EXCERPTED PASSAGE
---*---

# Describe your local Palmy Beach Gold Coast



## Safa

Hi my name is Clive and I'm a fishaholic

I've been fishing for years from fly fishing in fresh for trout and yellow fish ,to saltwater fly fishing and things just progressed to kayak fishing .The kayak fishing really started about 9 years ago when we arrived in Australia when I brought 2 Eric's kayaks across with my house hold contents and the journey began into the big blue...









I have lived on the Gold Coast since migrating and started looking up forums to fish make some new mates etc,low and behold came across AKFF and noticed some members on Eric's kayaks aswell,must be Ex Safa's I thought and ended up meeting some really great blokes that were some of the Original members on Akff when I started .
Spottymac,Couta1 and Spooled 1 






















Our local is Palmy Beach where we regularly go out, but there are a few others spots close by that are always worth a look if Palmy is like a car park with boats in summer.

Palmy has always been a special place to fish for many reasons ,and one is it almost always producers the unexpected fish.

---*---

DATA EXCERPTS
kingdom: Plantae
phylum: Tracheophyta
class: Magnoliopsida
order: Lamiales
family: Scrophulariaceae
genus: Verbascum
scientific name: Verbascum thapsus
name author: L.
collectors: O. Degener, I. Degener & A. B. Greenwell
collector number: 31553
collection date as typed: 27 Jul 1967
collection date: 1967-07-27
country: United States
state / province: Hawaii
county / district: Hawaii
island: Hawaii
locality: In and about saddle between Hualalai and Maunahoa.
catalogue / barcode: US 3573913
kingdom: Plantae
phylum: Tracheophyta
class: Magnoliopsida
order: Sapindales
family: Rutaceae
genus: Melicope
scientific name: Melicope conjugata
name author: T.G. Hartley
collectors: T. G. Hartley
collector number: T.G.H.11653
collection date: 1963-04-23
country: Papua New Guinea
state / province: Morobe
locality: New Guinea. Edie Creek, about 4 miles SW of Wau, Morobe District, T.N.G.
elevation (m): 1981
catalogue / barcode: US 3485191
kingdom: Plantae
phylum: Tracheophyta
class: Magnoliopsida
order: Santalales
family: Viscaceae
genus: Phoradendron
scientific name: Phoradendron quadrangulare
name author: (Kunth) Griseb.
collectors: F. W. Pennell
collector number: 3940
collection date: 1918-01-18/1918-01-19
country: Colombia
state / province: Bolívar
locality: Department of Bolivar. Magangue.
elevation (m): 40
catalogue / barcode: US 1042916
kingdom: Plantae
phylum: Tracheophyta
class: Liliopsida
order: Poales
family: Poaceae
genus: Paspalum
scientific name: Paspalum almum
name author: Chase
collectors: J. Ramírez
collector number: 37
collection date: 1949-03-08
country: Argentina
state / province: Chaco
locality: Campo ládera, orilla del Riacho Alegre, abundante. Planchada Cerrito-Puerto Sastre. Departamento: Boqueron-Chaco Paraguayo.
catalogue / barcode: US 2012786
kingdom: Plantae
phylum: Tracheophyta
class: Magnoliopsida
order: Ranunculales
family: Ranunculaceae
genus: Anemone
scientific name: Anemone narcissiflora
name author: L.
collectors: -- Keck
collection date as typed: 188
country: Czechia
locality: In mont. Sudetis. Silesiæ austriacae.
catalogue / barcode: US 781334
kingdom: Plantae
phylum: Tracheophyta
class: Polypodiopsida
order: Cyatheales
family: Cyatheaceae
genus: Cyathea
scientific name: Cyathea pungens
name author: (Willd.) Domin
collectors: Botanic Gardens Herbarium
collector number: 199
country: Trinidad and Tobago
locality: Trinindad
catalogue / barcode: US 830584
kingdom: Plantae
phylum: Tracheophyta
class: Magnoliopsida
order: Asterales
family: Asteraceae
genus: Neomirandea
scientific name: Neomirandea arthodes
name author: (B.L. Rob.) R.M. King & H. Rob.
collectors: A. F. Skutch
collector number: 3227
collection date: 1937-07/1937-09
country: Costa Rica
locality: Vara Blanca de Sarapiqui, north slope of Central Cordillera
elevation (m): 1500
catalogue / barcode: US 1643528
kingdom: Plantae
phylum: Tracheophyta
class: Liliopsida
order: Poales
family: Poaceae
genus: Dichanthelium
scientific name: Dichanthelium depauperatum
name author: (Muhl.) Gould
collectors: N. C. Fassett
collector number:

---*---

SET TASK 1
Can you give the part of the Palmy Beach post that opens with the words "Hi my name is" and closes with "the big blue..." again, switching "trout" to "bass"?
SET TASK 2
Could you recast the listing, from the line containing "order: Ranunculales" through its end, as a Markdown table with the columns Row and Line, leaving out blank lines?
The Palmy Beach post has no connection to the listing.

FULL SOLUTION 1
Hi my name is Clive and I'm a fishaholic

I've been fishing for years from fly fishing in fresh for bass and yellow fish ,to saltwater fly fishing and things just progressed to kayak fishing .The kayak fishing really started about 9 years ago when we arrived in Australia when I brought 2 Eric's kayaks across with my house hold contents and the journey began into the big blue...

FULL SOLUTION 2
| Row | Line |
|---|---|
| 1 | order: Ranunculales |
| 2 | family: Ranunculaceae |
| 3 | genus: Anemone |
| 4 | scientific name: Anemone narcissiflora |
| 5 | name author: L. |
| 6 | collectors: -- Keck |
| 7 | collection date as typed: 188 |
| 8 | country: Czechia |
| 9 | locality: In mont. Sudetis. Silesiæ austriacae. |
| 10 | catalogue / barcode: US 781334 |
| 11 | kingdom: Plantae |
| 12 | phylum: Tracheophyta |
| 13 | class: Polypodiopsida |
| 14 | order: Cyatheales |
| 15 | family: Cyatheaceae |
| 16 | genus: Cyathea |
| 17 | scientific name: Cyathea pungens |
| 18 | name author: (Willd.) Domin |
| 19 | collectors: Botanic Gardens Herbarium |
| 20 | collector number: 199 |
| 21 | country: Trinidad and Tobago |
| 22 | locality: Trinindad |
| 23 | catalogue / barcode: US 830584 |
| 24 | kingdom: Plantae |
| 25 | phylum: Tracheophyta |
| 26 | class: Magnoliopsida |
| 27 | order: Asterales |
| 28 | family: Asteraceae |
| 29 | genus: Neomirandea |
| 30 | scientific name: Neomirandea arthodes |
| 31 | name author: (B.L. Rob.) R.M. King & H. Rob. |
| 32 | collectors: A. F. Skutch |
| 33 | collector number: 3227 |
| 34 | collection date: 1937-07/1937-09 |
| 35 | country: Costa Rica |
| 36 | locality: Vara Blanca de Sarapiqui, north slope of Central Cordillera |
| 37 | elevation (m): 1500 |
| 38 | catalogue / barcode: US 1643528 |
| 39 | kingdom: Plantae |
| 40 | phylum: Tracheophyta |
| 41 | class: Liliopsida |
| 42 | order: Poales |
| 43 | family: Poaceae |
| 44 | genus: Dichanthelium |
| 45 | scientific name: Dichanthelium depauperatum |
| 46 | name author: (Muhl.) Gould |
| 47 | collectors: N. C. Fassett |
| 48 | collector number: |